A joint venture is similar to a general partnership, except it is restricted in time or to a specific project.
C-Corporation
A C-Corporation is a separate entity under the law: it is a distinct company and so may be taxed, sued, and enter contractual agreements. Shareholders (i.e., owners) have little culpability for the obligations of the business, but executives may be held liable for their own conduct. Although businesses have specific powers (for example, they may obtain funds via stocks), they are costly to establish, tightly regulated, and can pay higher taxes. C-Corporations often need the services of a knowledgeable attorney.
S-Corporation
An S-corporate Corporation’s structure is substantially similar to that of a C-Corporation. Both are regarded separate legal entities from their owners (shareholders) and must follow the same corporate procedures. There are two distinctions: first, S-Corporations are taxed differently; second, S-Corporations restrict the number of prospective shareholders to 100, while C-Corporations allow for an unlimited number of stockholders. Please see our pages on How an S-Corporation is Taxed and the Differences Between S-Corporations and C-Corporations for additional information.
Limited Liability Corporation
An LLC is a kind of hybrid structure. It, like a corporation, gives limited liability to its owners but enables members to choose how they are taxed. LLCs are not regarded as distinct corporate entities. Members are usually able to choose their own business entity categorization. They may opt to be regarded as a single member LLC, as partners in an LLC, or as a corporation.

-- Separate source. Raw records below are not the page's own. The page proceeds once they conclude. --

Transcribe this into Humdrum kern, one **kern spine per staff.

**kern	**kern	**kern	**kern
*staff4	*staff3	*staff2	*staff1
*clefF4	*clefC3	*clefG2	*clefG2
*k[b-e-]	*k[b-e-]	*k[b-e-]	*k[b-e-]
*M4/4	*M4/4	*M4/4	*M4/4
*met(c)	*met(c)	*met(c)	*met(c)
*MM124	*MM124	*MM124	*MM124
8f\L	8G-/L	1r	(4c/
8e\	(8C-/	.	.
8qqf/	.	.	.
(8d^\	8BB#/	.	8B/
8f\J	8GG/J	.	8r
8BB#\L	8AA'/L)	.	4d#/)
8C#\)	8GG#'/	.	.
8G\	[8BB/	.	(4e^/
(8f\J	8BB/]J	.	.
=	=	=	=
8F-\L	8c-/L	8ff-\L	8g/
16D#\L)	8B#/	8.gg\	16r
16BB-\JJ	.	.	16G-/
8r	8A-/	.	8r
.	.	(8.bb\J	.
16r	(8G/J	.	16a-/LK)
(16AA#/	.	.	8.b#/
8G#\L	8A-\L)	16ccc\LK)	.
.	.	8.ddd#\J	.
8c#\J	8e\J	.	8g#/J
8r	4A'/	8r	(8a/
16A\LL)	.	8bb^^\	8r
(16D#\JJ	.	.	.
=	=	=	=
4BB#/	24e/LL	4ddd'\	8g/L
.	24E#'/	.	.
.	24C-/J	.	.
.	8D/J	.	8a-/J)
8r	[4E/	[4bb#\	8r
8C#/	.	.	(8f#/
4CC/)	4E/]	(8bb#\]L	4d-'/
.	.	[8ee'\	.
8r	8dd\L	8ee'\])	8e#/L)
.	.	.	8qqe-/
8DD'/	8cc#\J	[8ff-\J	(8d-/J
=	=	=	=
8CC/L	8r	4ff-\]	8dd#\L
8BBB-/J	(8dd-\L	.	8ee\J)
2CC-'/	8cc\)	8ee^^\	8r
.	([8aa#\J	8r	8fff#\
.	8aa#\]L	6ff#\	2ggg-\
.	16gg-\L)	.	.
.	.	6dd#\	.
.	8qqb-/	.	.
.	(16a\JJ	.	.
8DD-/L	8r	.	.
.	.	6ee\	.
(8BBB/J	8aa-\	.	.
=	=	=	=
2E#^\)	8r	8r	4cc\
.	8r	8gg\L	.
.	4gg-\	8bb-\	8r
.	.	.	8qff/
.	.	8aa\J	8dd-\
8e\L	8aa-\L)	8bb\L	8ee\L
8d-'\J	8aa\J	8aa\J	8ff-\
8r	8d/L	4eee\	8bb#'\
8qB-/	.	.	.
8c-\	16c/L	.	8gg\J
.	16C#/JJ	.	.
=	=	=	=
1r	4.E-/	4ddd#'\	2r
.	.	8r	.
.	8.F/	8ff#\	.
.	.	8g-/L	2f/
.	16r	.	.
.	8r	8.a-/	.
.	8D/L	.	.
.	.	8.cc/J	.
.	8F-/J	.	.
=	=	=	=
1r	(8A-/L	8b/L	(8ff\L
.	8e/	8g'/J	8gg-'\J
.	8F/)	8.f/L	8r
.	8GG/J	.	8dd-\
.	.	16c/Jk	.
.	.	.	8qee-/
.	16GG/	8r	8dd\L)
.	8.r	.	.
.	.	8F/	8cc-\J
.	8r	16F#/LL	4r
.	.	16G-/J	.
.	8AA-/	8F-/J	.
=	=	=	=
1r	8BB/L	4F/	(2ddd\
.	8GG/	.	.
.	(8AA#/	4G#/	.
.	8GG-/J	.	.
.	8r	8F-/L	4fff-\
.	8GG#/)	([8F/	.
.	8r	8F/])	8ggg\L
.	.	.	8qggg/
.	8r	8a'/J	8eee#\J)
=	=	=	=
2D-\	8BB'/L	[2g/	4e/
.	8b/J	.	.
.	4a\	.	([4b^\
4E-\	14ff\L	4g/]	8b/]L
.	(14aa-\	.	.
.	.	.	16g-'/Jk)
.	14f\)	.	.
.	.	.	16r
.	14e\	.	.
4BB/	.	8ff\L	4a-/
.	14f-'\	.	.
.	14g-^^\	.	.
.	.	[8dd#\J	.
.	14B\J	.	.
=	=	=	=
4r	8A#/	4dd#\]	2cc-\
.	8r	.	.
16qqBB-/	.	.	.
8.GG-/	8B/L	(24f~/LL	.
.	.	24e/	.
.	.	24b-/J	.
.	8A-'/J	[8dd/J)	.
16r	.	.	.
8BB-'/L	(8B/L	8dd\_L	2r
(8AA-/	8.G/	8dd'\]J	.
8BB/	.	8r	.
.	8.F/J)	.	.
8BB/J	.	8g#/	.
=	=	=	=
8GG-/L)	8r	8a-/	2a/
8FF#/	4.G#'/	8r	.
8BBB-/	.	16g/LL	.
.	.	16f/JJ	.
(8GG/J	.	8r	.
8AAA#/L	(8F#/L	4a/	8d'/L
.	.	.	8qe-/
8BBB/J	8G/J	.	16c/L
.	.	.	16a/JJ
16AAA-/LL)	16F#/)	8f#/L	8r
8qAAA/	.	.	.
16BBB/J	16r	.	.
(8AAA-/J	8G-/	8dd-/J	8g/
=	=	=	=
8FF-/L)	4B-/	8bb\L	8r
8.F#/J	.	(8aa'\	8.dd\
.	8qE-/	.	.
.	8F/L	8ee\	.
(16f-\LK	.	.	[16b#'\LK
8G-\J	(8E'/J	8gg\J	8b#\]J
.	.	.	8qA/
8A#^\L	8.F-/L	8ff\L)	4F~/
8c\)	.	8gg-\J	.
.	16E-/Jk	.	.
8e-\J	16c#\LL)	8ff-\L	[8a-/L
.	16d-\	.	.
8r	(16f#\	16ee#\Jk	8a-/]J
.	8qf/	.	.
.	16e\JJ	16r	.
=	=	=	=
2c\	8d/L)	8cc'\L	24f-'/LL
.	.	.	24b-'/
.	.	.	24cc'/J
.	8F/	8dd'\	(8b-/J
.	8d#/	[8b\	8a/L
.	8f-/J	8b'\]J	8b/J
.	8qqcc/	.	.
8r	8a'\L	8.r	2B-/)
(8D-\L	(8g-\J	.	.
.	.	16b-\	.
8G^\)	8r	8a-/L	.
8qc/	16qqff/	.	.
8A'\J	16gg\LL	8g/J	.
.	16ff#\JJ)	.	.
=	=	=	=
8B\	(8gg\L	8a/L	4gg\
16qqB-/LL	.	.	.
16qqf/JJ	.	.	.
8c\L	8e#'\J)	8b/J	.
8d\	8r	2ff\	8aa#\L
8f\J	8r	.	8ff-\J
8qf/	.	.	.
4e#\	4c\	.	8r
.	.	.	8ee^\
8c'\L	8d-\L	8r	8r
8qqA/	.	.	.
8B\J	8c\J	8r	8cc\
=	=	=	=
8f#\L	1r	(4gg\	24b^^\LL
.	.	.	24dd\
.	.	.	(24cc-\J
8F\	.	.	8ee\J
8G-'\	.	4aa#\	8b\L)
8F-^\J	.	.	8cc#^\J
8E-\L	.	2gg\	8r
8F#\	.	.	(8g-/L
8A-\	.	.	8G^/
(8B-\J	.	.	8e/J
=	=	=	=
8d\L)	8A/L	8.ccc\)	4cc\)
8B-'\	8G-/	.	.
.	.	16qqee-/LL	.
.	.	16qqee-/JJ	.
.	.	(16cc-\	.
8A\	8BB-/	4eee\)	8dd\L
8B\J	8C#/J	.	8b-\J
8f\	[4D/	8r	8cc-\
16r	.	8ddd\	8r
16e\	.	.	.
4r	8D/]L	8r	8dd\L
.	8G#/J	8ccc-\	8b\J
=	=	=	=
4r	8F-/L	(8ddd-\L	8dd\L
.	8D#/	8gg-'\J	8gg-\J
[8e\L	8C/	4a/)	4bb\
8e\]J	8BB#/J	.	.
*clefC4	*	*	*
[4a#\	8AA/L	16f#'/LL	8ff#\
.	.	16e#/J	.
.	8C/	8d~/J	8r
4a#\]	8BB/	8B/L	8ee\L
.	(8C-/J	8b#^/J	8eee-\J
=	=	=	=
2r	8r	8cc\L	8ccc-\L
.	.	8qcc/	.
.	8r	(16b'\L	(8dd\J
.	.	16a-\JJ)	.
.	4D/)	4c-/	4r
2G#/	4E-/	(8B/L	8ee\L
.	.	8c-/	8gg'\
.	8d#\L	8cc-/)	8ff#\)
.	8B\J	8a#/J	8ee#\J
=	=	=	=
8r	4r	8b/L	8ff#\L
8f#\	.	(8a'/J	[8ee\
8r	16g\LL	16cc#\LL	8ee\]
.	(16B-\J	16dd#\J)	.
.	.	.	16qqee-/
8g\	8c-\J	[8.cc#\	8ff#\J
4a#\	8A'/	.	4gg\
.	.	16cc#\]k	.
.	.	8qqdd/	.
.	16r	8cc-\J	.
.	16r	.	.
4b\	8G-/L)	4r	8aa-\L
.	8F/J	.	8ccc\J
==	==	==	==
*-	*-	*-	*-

LLCs have a number of benefits. Starting an LLC is often less expensive than forming a S or C-Corp, and the registration procedure is less onerous. When it comes to profit sharing among members, LCCs have less constraints. Members determine how to divide earnings and losses among themselves via an operating agreement.
LLCs only exist for a short duration. When a member quits the LLC, it dissolves. The LLC operating agreement may prohibit this, or the surviving founders can just restructure the LLC. Moreover, for tax reasons, all members of an LLC are deemed self-employed. They must contribute on their own to things like Medicare and Social Security.